“Cuidado Goliat, sos tan pequeño dentro de tu estatura gigantesca.Claro que la batalla era desigual: David contaba con el Rey de los ejércitos y vos no. Y hoy me toca a mí ser David”.
Tal cual, me ví frente a mi miedo más grande, hablándole de tú a tú.
Me habían temblado las canillas y se me había secado la boca. Pero decidí depositar ese miedo no en mis manos temblorosas y sudorosas sino en las mismas que guiaron a David a la victoria, con un único movimiento guerrero, certero y preciso.
Se me olvidaba lo que David tenía muy claro: ya había peleado contra un oso y un león. Nada fácil le había tocado. El Dios fiel en el que creía lo había entrenado duro para este y todos los momentos futuros de batalla.

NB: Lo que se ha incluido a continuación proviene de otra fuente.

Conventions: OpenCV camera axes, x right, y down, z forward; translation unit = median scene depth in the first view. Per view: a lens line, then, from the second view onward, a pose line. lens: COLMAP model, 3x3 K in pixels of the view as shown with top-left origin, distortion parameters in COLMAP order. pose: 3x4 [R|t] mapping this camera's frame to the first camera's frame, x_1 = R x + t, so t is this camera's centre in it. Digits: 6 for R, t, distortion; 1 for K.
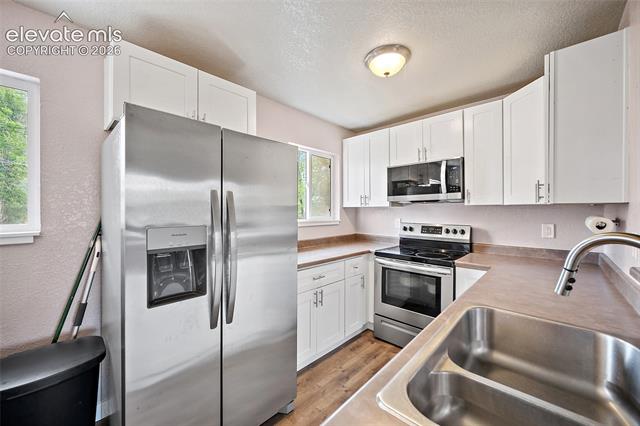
lens RADIAL K [[265.2, 0, 314.7], [0, 265.2, 211.6], [0, 0, 1]] dist [-0.001107, -0.000155]
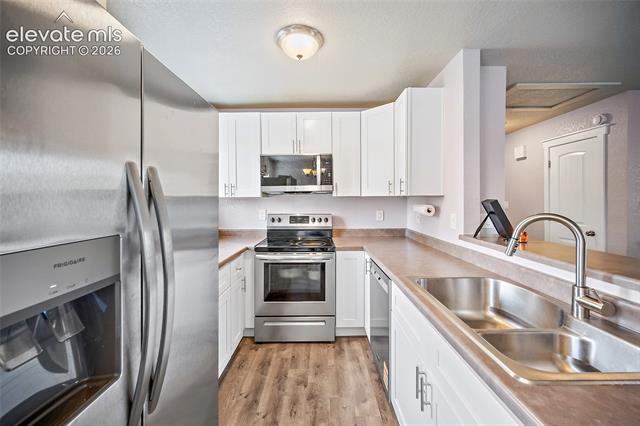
lens RADIAL K [[266.5, 0, 318.5], [0, 266.5, 203.5], [0, 0, 1]] dist [-0.000209, -0.000091]
pose [[0.692522, -0.010873, 0.721314, -0.291054], [0.008827, 0.999939, 0.006597, -0.001392], [-0.721342, 0.001799, 0.692576, 0.236138]]
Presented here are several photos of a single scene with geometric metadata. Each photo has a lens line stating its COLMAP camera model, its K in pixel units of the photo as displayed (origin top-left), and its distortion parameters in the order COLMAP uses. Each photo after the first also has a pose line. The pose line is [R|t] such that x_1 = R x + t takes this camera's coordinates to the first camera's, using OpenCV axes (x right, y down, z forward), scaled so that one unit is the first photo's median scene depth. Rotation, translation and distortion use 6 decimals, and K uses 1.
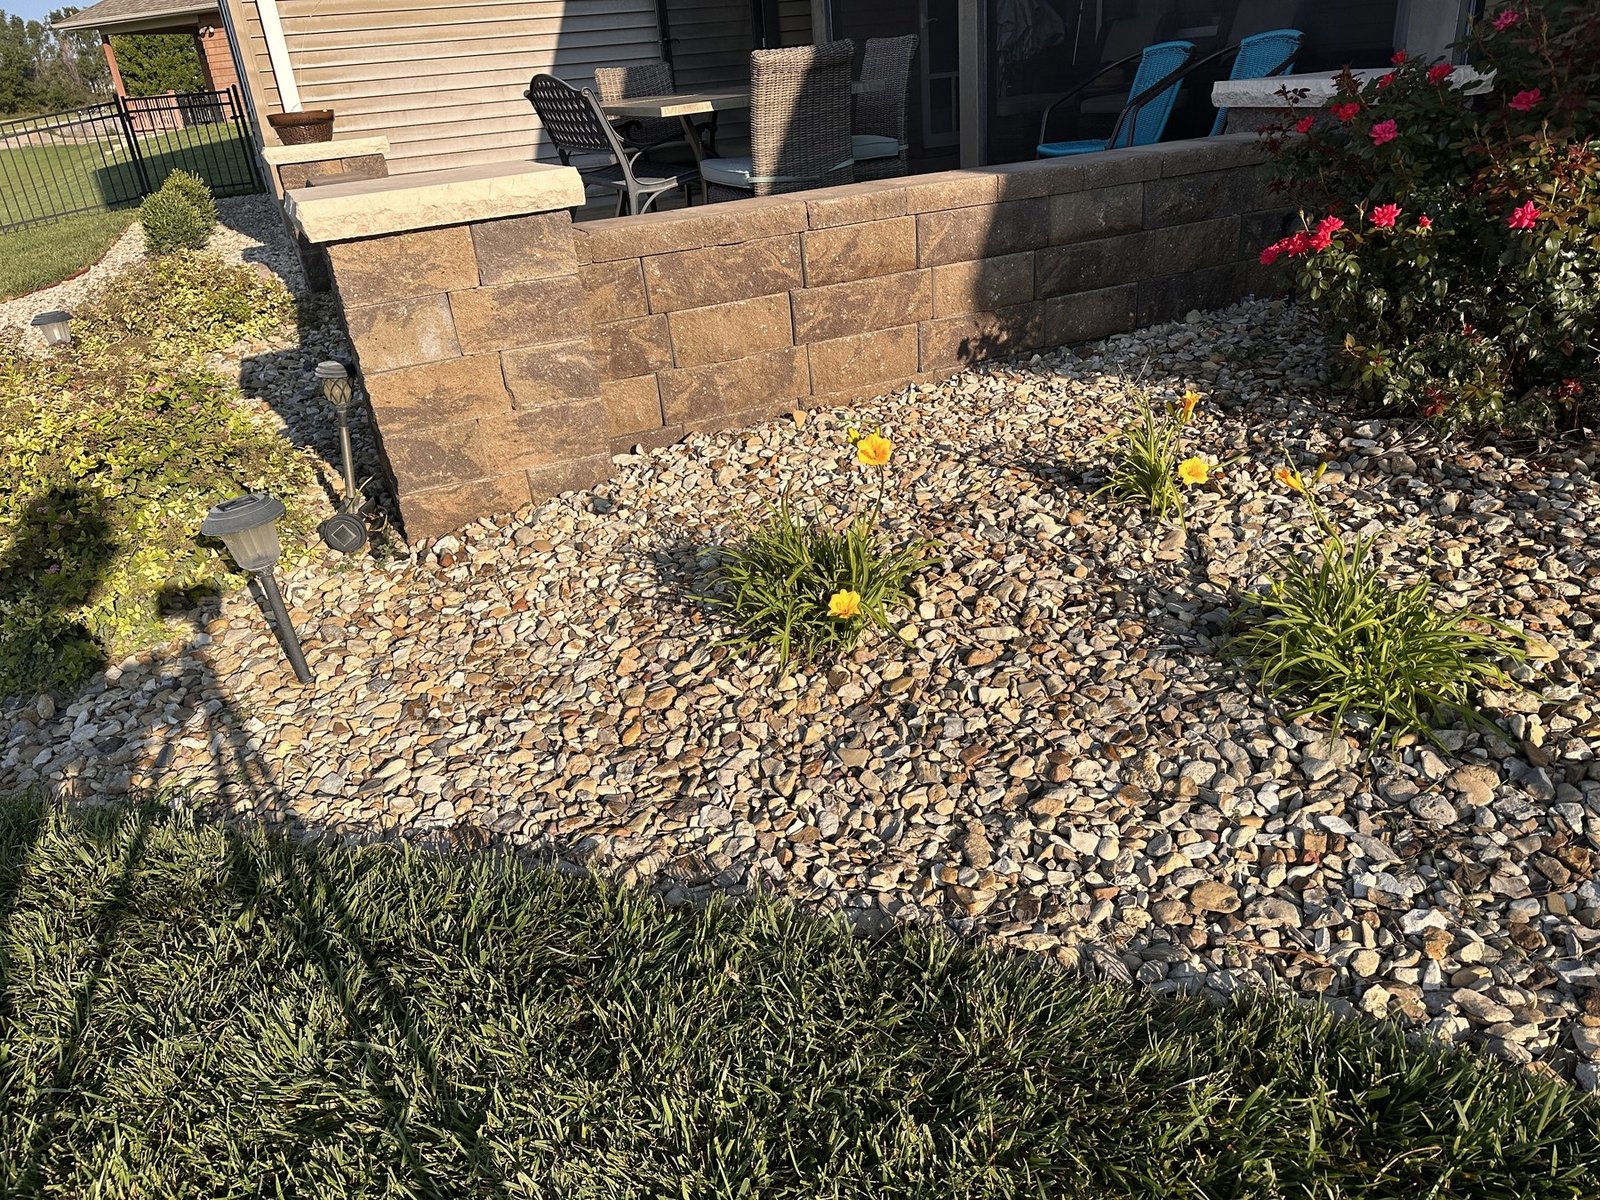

¿Acaso no he peleado yo también contra osos y leones que han querido devorar las bendiciones que tienen mi nombre y por las cuales debo responder?
Así que busqué y pronuncié frases bíblicas que fui uniendo, como cuando el soldado e va poniendo el uniforme de guerra poco a poco. Cada frase me vestía de fortaleza y me cubría.
“El Señor te protegerá de todo mal”. “No se adormecerá el que te guarda”. “No temeré mal alguno, porque tú estarás conmigo”. “Debajo de sus alas, estarás seguro”.
Y el miedo me escuchaba; empezó riéndose de mí y acabó mudo y humillado. Se hacía cada vez más pequeño, se sentía ridiculizado. Mi uniforme se pegaba cada vez más a mi alma. Lo oscuro perdió fuerza y ví con claridad que el triunfo es mío pero antes es de Dios. Él me lo da a mí y yo lo recibo, digna con la frente en alto.
“Cuidado Goliat”, volví a decir, “que el que va delante de mí es el verdadero gigante”.